## RECORDS SHOWN:
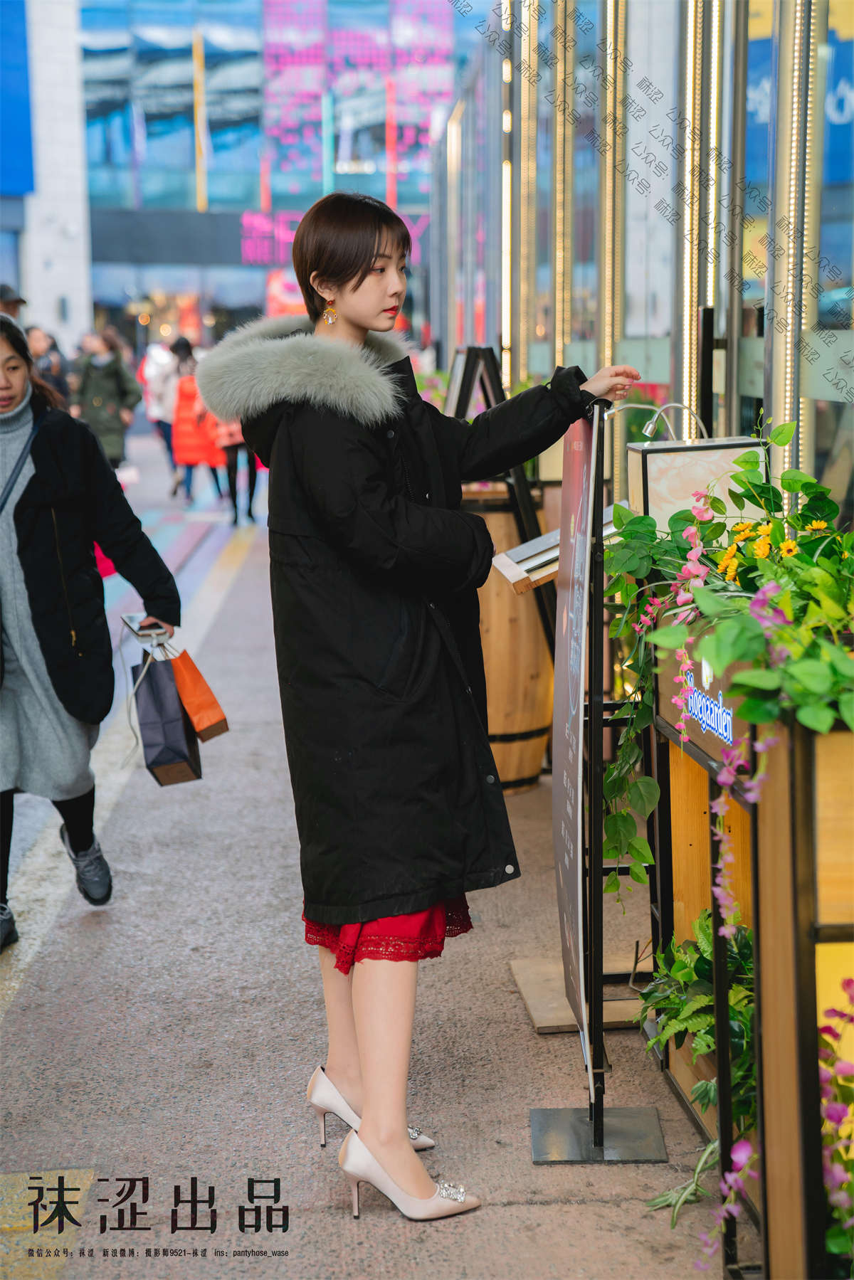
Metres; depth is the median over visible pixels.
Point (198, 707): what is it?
bag
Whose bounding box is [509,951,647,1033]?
wooden board
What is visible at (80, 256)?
white building
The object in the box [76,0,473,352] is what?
glass building
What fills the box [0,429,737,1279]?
pavement
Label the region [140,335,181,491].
person
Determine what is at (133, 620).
smartphone
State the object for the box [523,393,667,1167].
sign stand
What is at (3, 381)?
woman
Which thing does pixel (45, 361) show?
person
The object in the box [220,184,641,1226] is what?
woman
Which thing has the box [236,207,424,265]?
illuminated sign
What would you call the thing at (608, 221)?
light strip
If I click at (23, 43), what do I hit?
blue sign
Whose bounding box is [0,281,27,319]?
person
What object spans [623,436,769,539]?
sign board
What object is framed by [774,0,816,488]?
light strip
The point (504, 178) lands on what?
light strip
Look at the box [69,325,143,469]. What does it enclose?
person
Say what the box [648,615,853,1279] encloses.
planter box
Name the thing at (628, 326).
glass wall
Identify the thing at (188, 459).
person
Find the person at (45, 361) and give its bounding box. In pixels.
[24,325,70,402]
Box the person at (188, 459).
[167,335,224,508]
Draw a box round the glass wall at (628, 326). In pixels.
[432,0,853,531]
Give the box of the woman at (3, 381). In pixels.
[0,313,180,957]
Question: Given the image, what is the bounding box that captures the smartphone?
[120,612,166,643]
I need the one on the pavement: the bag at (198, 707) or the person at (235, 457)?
the person at (235, 457)
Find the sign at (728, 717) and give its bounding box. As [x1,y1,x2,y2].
[678,665,734,745]
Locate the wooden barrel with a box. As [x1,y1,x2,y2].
[459,478,554,793]
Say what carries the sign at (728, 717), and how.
attached to the planter box at (778, 840)
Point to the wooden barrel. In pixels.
(486, 652)
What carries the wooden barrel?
on the pavement
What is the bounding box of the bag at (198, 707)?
[167,645,229,741]
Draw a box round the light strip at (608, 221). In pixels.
[599,0,627,365]
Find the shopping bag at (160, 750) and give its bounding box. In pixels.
[129,642,204,788]
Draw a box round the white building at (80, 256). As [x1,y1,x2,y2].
[0,0,91,353]
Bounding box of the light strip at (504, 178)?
[500,0,514,390]
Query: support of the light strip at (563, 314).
attached to the glass wall at (628, 326)
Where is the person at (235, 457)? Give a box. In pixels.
[211,414,258,526]
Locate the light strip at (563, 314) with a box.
[552,0,574,364]
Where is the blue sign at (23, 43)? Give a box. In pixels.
[0,0,34,195]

## TASK OBJECTIVE:
Exactly as they appear above, write out all the entries, but not the images.

## FINISHED EXERCISE:
Metres; depth is the median over visible pixels.
Point (198, 707): what is it?
bag
Whose bounding box is [509,951,647,1033]?
wooden board
What is visible at (80, 256)?
white building
The object in the box [76,0,473,352] is what?
glass building
What fills the box [0,429,737,1279]?
pavement
Label the region [140,335,181,491].
person
Determine what is at (133, 620).
smartphone
State the object for the box [523,393,667,1167].
sign stand
What is at (3, 381)?
woman
Which thing does pixel (45, 361) show?
person
The object in the box [220,184,641,1226] is what?
woman
Which thing has the box [236,207,424,265]?
illuminated sign
What would you call the thing at (608, 221)?
light strip
If I click at (23, 43), what do I hit?
blue sign
Whose bounding box is [0,281,27,319]?
person
What object spans [623,436,769,539]?
sign board
What object is framed by [774,0,816,488]?
light strip
The point (504, 178) lands on what?
light strip
Look at the box [69,325,143,469]. What does it enclose?
person
Say what the box [648,615,853,1279] encloses.
planter box
Name the thing at (628, 326).
glass wall
Identify the thing at (188, 459).
person
Find the person at (45, 361) and give its bounding box. In pixels.
[24,325,70,402]
Box the person at (188, 459).
[167,335,224,508]
Draw a box round the glass wall at (628, 326). In pixels.
[432,0,853,531]
Give the box of the woman at (3, 381). In pixels.
[0,313,180,957]
Question: Given the image, what is the bounding box that captures the smartphone?
[120,612,166,643]
I need the one on the pavement: the bag at (198, 707) or the person at (235, 457)?
the person at (235, 457)
Find the sign at (728, 717) and give its bounding box. As [x1,y1,x2,y2].
[678,665,734,745]
Locate the wooden barrel with a box. As [x1,y1,x2,y2].
[459,478,554,793]
Say what carries the sign at (728, 717), and how.
attached to the planter box at (778, 840)
Point to the wooden barrel. In pixels.
(486, 652)
What carries the wooden barrel?
on the pavement
What is the bounding box of the bag at (198, 707)?
[167,645,229,741]
Draw a box round the light strip at (608, 221). In pixels.
[599,0,627,365]
Find the shopping bag at (160, 750) and give its bounding box. In pixels.
[129,642,204,788]
Draw a box round the white building at (80, 256). As [x1,y1,x2,y2].
[0,0,91,353]
Bounding box of the light strip at (504, 178)?
[500,0,514,390]
Query: support of the light strip at (563, 314).
attached to the glass wall at (628, 326)
Where is the person at (235, 457)? Give a box. In pixels.
[211,414,258,526]
Locate the light strip at (563, 314) with a box.
[552,0,574,364]
Where is the blue sign at (23, 43)? Give a box. In pixels.
[0,0,34,195]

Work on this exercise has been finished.